### How to complete this task
Search the records below for the string "APERTURE" and copy each line where it turns up.

[Electronic design automation data]
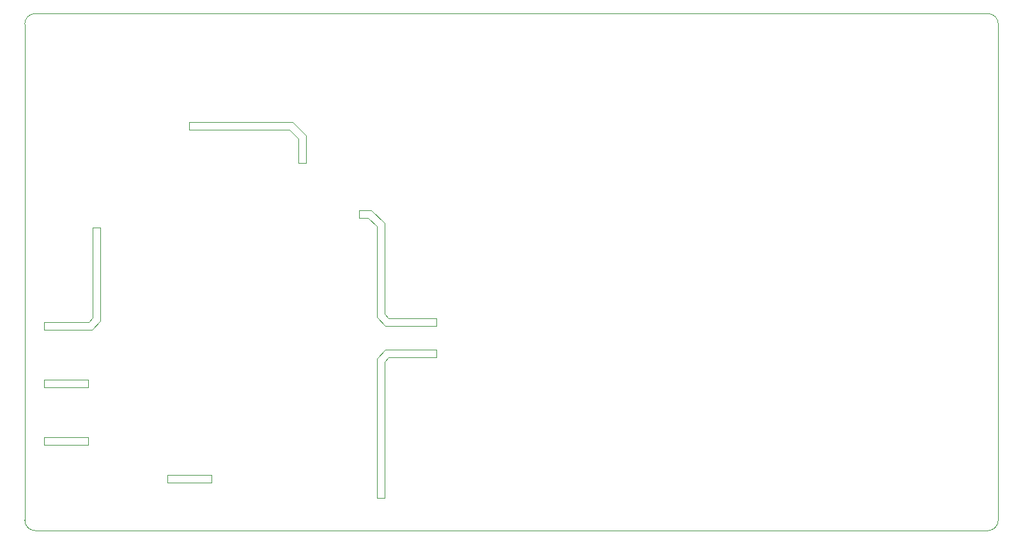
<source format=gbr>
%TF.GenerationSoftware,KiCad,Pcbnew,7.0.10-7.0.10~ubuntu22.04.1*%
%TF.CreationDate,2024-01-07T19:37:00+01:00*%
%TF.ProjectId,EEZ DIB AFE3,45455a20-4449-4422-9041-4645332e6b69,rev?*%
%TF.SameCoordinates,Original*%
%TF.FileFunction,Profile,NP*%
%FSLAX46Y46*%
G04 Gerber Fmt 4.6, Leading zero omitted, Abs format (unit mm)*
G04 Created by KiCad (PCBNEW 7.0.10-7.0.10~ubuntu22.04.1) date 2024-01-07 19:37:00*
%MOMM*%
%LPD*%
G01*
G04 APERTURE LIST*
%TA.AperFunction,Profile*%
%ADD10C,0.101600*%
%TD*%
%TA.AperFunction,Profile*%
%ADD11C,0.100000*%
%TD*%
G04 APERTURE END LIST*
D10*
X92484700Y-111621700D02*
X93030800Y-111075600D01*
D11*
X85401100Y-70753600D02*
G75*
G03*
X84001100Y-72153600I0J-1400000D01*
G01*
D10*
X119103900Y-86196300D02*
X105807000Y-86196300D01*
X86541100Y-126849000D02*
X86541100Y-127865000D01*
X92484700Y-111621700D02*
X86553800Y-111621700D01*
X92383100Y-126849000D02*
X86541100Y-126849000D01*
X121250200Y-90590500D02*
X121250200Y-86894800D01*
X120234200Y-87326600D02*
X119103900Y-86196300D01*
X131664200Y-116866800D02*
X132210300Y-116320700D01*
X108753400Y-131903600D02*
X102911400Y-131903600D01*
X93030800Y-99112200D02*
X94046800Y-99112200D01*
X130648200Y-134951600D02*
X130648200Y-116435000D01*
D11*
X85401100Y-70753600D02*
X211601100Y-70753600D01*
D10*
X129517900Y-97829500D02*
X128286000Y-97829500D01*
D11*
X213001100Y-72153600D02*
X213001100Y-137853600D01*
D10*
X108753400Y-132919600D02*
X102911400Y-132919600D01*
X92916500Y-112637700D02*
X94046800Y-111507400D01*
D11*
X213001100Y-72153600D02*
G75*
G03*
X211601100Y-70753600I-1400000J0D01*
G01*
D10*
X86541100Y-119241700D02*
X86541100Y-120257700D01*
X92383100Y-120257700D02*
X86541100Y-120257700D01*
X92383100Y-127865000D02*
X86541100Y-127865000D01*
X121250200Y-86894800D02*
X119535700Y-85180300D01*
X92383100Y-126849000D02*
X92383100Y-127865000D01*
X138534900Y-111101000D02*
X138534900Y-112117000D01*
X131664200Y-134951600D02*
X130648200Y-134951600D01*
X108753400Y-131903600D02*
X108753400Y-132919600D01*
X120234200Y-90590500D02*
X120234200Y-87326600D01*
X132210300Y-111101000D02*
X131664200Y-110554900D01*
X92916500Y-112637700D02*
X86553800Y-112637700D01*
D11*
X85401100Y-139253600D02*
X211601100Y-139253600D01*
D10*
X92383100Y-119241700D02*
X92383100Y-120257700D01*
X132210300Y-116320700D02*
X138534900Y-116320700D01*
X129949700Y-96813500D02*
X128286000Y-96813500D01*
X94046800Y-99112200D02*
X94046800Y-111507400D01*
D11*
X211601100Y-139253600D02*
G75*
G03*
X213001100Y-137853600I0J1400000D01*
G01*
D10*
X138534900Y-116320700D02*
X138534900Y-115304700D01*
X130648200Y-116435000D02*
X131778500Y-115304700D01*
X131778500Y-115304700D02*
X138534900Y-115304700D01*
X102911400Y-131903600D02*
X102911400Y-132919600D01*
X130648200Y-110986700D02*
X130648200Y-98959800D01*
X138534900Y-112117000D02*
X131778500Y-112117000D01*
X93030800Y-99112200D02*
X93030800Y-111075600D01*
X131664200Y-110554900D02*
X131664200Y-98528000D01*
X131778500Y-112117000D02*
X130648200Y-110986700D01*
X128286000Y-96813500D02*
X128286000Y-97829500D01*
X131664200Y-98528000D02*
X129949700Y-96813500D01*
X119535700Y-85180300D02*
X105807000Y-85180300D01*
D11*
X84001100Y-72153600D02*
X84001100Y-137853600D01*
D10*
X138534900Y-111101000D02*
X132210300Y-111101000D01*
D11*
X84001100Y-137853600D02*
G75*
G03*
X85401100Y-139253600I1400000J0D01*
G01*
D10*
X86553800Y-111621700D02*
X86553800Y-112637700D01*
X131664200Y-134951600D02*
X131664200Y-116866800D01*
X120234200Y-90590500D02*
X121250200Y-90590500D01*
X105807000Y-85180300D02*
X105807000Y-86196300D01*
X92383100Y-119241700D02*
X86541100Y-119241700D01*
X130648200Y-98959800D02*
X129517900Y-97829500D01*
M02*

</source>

### Task solution
G04 APERTURE LIST*
G04 APERTURE END LIST*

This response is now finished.